What is needed:
Once the line with "Submit your completed" is found in the entries below, repeat it and each following line exactly, up to and including the line with "Payment MUST be". Add no other lines.

(Stored data entries)

____

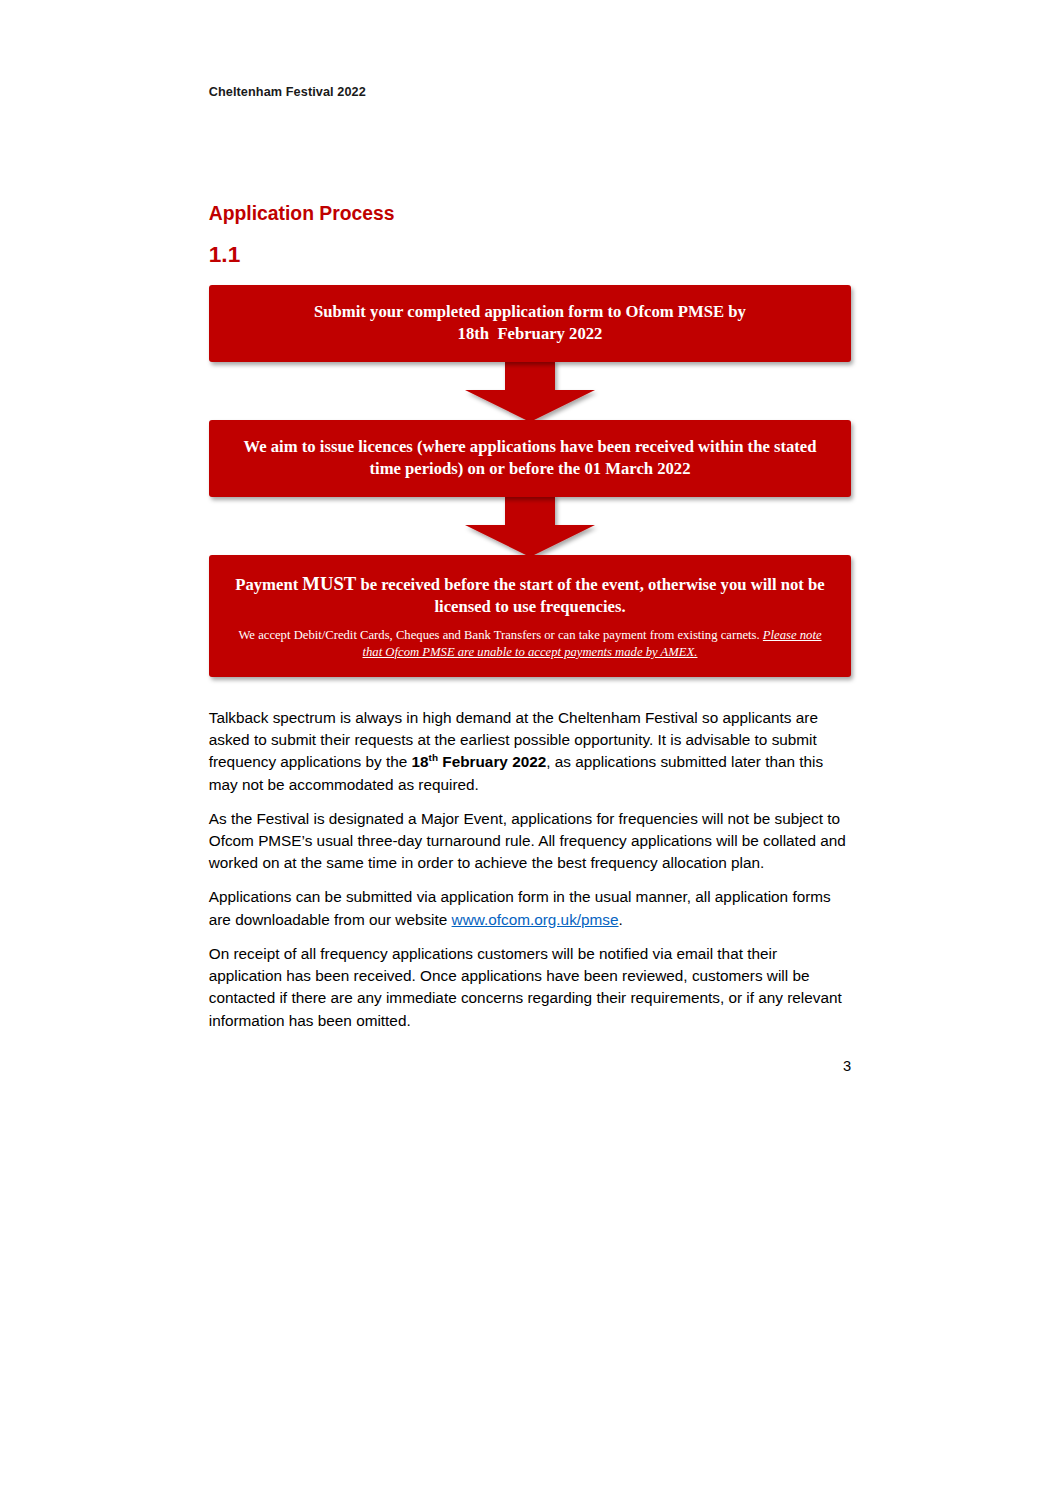Cheltenham Festival 2022
Application Process
1.1
Submit your completed application form to Ofcom PMSE by
18th February 2022
We aim to issue licences (where applications have been received within the stated time periods) on or before the 01 March 2022
Payment MUST be received before the start of the event, otherwise you will not be licensed to use frequencies.
We accept Debit/Credit Cards, Cheques and Bank Transfers or can take payment from existing carnets. Please note that Ofcom PMSE are unable to accept payments made by AMEX.
Talkback spectrum is always in high demand at the Cheltenham Festival so applicants are asked to submit their requests at the earliest possible opportunity. It is advisable to submit frequency applications by the 18th February 2022, as applications submitted later than this may not be accommodated as required.
As the Festival is designated a Major Event, applications for frequencies will not be subject to Ofcom PMSE’s usual three-day turnaround rule. All frequency applications will be collated and worked on at the same time in order to achieve the best frequency allocation plan.
Applications can be submitted via application form in the usual manner, all application forms are downloadable from our website www.ofcom.org.uk/pmse.
On receipt of all frequency applications customers will be notified via email that their application has been received. Once applications have been reviewed, customers will be contacted if there are any immediate concerns regarding their requirements, or if any relevant information has been omitted.
3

____

Expected answer:
Submit your completed application form to Ofcom PMSE by
18th February 2022
We aim to issue licences (where applications have been received within the stated time periods) on or before the 01 March 2022
Payment MUST be received before the start of the event, otherwise you will not be licensed to use frequencies.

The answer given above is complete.